▶ _Textauszug_
▼

Soweit bin ich nun gekommen. Beginnen wir nun bei dem Anfang meiner Probleme. Was schreibe ich denn in den Konstruktor rein?
In C habe ich einmal die Daten, einen Pointer auf den Vorgänger der Daten und einen Pointer auf den Anfang (dort wo hinzugefügt und gelöscht werden soll)  des Stacks gebraucht.

Kann mir nochmal jemand helfen? Ich bin in Java leider noch nicht so fit. 

P.S.
In der fertigen Java-Klasse wird als Konstruktor einfach nur super() angegeben. Was bedeutet das denn?


----------



## CPoly (27. Mai 2010)

Cherrycoke hat gesagt.:


> Soweit bin ich nun gekommen. Beginnen wir nun bei dem Anfang meiner Probleme. Was schreibe ich denn in den Konstruktor rein?
> In C habe ich einmal die Daten, einen Pointer auf den Vorgänger der Daten und einen Pointer auf den Anfang (dort wo hinzugefügt und gelöscht werden soll)  des Stacks gebraucht.

▲

▶ _Datenauszug_

▼

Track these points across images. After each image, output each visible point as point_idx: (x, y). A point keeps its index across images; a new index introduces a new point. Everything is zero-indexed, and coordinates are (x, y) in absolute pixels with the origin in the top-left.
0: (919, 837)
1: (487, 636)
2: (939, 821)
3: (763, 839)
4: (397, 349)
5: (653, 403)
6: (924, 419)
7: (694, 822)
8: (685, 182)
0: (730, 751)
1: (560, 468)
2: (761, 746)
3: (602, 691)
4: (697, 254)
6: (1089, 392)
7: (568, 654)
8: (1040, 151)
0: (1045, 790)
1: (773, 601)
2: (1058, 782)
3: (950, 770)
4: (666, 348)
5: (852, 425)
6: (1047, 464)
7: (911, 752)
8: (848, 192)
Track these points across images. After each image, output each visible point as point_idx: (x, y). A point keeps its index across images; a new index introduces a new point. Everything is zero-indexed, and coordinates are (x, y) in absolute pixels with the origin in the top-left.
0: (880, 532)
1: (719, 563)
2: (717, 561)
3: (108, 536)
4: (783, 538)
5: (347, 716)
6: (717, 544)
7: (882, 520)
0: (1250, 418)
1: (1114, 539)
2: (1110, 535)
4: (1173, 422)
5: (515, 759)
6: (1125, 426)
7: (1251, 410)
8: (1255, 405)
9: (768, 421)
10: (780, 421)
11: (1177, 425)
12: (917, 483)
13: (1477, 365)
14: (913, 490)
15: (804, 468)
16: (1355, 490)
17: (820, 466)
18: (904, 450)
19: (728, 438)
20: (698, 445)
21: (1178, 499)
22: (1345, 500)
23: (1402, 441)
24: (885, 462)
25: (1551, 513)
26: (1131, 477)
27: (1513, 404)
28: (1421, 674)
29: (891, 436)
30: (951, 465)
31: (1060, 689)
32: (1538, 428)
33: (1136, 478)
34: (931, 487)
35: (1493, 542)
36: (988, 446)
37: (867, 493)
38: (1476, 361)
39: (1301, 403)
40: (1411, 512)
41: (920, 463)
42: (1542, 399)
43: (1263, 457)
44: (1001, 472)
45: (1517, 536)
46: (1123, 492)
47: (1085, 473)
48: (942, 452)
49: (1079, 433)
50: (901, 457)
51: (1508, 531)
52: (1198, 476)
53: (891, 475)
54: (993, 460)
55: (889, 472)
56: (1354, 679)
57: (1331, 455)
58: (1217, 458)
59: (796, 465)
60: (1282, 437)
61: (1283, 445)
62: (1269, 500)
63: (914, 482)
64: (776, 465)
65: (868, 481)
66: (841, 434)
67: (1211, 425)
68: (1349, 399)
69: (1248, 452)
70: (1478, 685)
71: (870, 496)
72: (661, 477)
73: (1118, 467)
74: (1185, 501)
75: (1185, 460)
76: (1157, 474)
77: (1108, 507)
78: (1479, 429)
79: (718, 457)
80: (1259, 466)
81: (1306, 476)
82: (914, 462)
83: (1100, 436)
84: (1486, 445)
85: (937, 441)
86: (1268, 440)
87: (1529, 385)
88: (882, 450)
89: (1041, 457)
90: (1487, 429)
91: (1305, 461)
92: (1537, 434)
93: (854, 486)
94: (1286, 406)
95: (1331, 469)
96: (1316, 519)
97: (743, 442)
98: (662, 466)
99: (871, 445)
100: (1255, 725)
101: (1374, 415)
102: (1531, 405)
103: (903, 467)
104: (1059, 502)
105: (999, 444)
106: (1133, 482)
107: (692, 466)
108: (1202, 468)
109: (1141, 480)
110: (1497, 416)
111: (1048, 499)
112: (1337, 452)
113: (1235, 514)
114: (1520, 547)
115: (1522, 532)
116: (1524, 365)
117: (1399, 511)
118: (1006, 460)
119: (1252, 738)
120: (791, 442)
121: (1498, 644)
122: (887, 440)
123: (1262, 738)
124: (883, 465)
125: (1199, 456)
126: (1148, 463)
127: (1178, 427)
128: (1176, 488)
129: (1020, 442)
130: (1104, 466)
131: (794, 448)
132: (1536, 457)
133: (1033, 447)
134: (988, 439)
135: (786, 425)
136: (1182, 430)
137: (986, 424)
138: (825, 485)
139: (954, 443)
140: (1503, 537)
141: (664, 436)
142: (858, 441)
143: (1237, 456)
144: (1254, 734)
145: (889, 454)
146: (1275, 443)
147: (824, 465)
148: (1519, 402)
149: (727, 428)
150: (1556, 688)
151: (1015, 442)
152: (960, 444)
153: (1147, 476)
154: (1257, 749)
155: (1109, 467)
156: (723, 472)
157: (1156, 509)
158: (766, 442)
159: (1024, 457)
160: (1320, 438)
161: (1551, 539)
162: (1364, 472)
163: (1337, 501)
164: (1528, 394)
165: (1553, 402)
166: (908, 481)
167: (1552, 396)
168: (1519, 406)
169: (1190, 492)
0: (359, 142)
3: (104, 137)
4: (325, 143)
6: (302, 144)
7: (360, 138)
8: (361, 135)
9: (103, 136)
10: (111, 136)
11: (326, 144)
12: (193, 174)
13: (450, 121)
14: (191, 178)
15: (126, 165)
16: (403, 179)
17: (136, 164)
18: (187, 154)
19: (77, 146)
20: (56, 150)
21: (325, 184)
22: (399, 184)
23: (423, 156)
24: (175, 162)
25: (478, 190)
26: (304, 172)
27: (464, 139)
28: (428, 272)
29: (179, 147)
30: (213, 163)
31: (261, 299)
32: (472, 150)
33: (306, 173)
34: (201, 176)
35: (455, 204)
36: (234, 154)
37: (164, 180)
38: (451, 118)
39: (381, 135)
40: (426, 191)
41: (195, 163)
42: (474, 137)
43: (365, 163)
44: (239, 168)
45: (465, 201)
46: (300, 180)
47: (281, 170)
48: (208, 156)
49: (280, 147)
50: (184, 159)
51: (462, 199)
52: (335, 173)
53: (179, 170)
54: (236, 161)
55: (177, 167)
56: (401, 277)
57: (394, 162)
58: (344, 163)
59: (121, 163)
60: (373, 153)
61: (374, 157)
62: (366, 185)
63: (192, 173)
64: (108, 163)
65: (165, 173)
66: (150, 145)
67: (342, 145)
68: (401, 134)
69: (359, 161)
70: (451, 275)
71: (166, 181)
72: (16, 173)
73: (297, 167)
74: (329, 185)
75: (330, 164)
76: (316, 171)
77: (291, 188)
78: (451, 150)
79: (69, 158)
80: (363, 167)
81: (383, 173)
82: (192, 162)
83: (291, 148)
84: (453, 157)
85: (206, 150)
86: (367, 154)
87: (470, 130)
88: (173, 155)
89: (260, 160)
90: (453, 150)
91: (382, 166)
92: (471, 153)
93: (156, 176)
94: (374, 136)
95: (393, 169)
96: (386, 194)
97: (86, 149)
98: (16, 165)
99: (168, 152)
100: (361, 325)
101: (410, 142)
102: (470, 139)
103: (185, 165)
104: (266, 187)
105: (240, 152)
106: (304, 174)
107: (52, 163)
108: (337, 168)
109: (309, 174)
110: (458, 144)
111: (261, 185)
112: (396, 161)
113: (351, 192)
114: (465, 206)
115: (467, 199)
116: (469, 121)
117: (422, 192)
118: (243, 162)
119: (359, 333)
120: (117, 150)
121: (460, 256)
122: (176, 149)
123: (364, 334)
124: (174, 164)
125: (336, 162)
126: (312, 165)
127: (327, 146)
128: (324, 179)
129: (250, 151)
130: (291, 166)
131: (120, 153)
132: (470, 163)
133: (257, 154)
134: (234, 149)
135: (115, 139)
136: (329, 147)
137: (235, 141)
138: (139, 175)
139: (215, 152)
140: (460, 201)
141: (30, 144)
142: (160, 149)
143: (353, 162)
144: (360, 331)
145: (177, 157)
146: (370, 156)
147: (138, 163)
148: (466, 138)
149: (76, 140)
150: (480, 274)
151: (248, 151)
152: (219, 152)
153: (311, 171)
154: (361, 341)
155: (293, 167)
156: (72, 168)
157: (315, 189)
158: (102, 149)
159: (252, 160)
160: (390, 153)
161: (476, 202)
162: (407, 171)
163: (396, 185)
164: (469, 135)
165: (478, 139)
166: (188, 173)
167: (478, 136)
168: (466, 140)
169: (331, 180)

▲

▶ _Aufgaben_
1/ Gib aus dem Forenbeitrag zum Stack in Java den Abschnitt von „Kann mir nochmal“ bis „bedeutet das denn?“ wortgetreu wieder.
2/ Fahre mit dem Forenbeitrag zum Stack in Java im Anschluss an seinen letzten Satz fort.

▶ _Lösungen_
1/
Kann mir nochmal jemand helfen? Ich bin in Java leider noch nicht so fit. 

P.S.
In der fertigen Java-Klasse wird als Konstruktor einfach nur super() angegeben. Was bedeutet das denn?

2/
Wieso ist denn Stack bei dir ein Interface? Mach daraus eine Klasse (die sollte auch generisch sein. Also Stack<T>). Dort hast du ein Datenelement vom Typ Element, welches auf das erste Element zeigt (da ist dein geliebter Pointer...). In der Klasse Element hast du wiederrum ein Datenelement von eben diesem Typ, womit du auf den Nachfolger zeigst oder auf null, wenn es das letzte Element ist.



Cherrycoke hat gesagt.:


> P.S.
> In der fertigen Java-Klasse wird als Konstruktor einfach nur super() angegeben. Was bedeutet das denn?



Stack erbt von Vector. Mit super wird die Instanz der Superklasse angesprochen und mit super() der Konstruktor eben dieser.


----------



## Cherrycoke (27. Mai 2010)

> Wieso ist denn Stack bei dir ein Interface? Mach daraus eine Klasse (die sollte auch generisch sein. Also Stack<T>). Dort hast du ein Datenelement vom Typ Element, welches auf das erste Element zeigt (da ist dein geliebter Pointer...). In der Klasse Element hast du wiederrum ein Datenelement von eben diesem Typ, womit du auf den Nachfolger zeigst oder auf null, wenn es das letzte Element ist.



Seid bitte etwas nachsichtig mit mir, aber das ist alles sehr neu für mich. Ich programmiere in Java erst seit wenigen Wochen...

Wie lasse ich denn nun daten auf das erste Element zeigen?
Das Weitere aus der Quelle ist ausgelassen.